Problem description: In the data that follows, determine how many lines contain the word "reader", and give only that number.

Data supplied:

"""

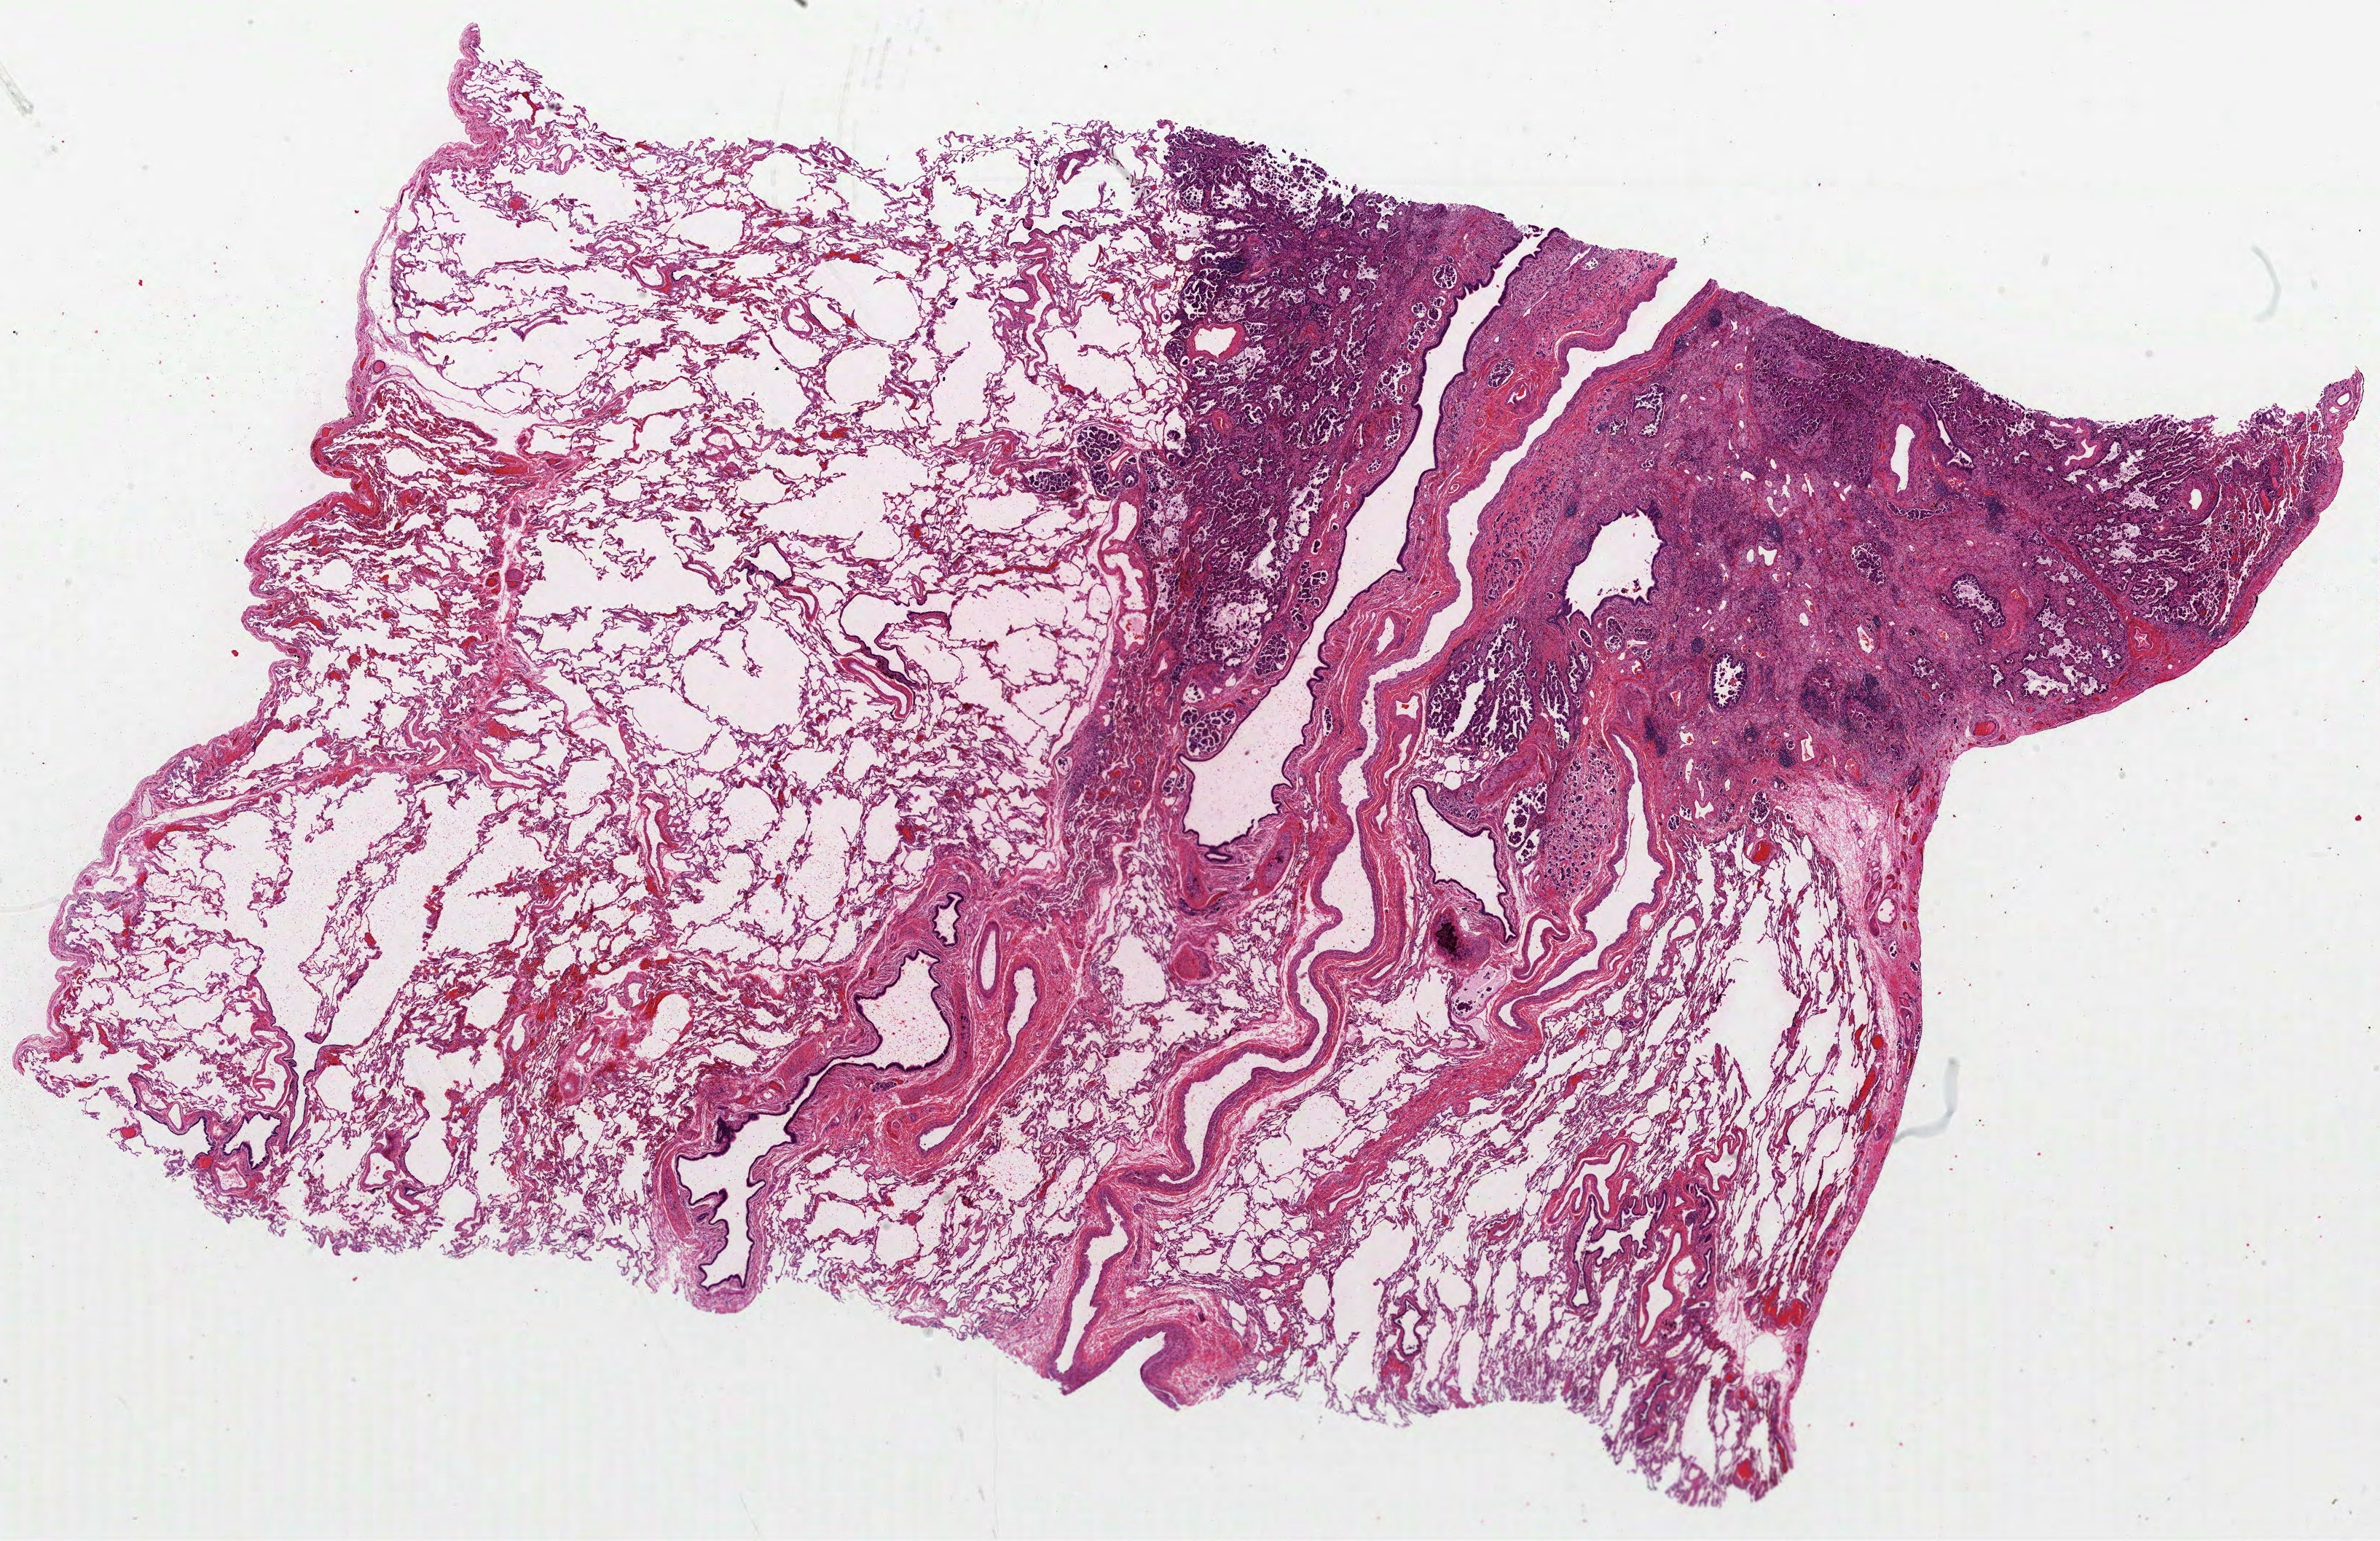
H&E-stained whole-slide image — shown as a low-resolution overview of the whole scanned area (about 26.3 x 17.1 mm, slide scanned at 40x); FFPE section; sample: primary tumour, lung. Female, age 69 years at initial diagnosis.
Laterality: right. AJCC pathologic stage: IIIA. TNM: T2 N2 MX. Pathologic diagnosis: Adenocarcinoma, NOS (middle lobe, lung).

"""
"""

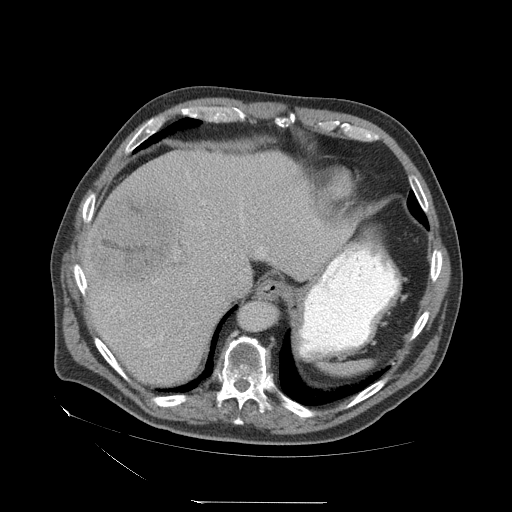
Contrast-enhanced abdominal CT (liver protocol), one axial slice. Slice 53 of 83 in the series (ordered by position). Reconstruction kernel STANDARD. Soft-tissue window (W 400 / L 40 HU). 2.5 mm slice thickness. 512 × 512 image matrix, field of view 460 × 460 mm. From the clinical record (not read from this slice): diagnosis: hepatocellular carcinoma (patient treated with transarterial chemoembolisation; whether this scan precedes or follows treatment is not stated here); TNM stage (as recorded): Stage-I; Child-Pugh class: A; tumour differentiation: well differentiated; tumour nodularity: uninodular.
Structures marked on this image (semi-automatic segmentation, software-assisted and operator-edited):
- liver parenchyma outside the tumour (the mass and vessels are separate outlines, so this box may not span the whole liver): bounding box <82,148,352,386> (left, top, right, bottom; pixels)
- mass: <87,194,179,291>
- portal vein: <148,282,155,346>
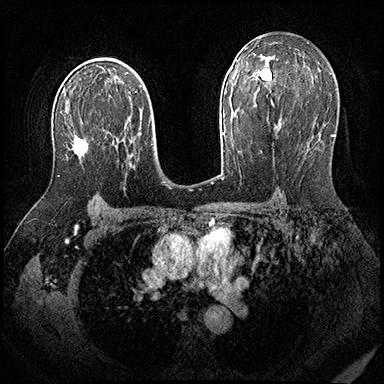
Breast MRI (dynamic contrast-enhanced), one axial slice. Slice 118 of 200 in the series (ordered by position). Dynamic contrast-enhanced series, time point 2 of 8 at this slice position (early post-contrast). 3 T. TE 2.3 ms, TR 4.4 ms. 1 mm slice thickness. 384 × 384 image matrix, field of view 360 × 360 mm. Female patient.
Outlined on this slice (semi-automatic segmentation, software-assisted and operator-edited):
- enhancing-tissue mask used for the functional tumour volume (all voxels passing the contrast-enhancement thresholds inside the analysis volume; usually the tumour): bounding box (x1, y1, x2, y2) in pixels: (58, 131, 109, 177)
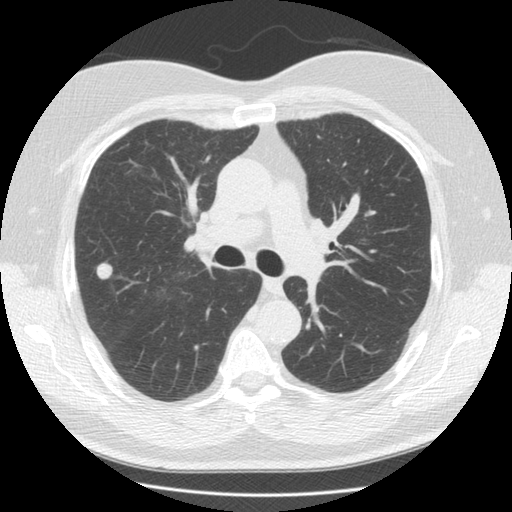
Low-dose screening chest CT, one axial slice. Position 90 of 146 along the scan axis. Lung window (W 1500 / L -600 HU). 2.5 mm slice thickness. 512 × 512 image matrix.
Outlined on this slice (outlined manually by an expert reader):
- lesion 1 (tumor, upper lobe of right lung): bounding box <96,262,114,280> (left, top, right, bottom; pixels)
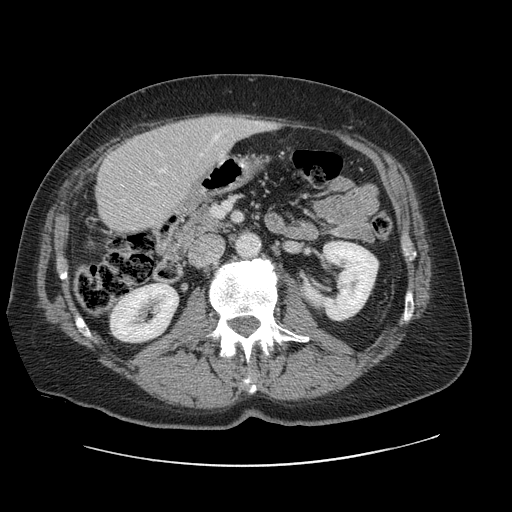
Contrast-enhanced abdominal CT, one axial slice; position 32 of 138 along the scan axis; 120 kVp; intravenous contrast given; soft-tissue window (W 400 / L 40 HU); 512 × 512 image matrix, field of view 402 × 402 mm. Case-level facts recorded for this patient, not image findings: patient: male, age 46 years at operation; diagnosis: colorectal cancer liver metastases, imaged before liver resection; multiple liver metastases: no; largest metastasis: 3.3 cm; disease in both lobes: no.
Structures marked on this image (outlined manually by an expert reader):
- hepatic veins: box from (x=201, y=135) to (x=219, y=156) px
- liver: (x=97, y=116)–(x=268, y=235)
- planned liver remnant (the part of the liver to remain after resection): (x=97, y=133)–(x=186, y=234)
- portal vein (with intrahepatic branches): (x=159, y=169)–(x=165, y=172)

"""

Result of the task: 2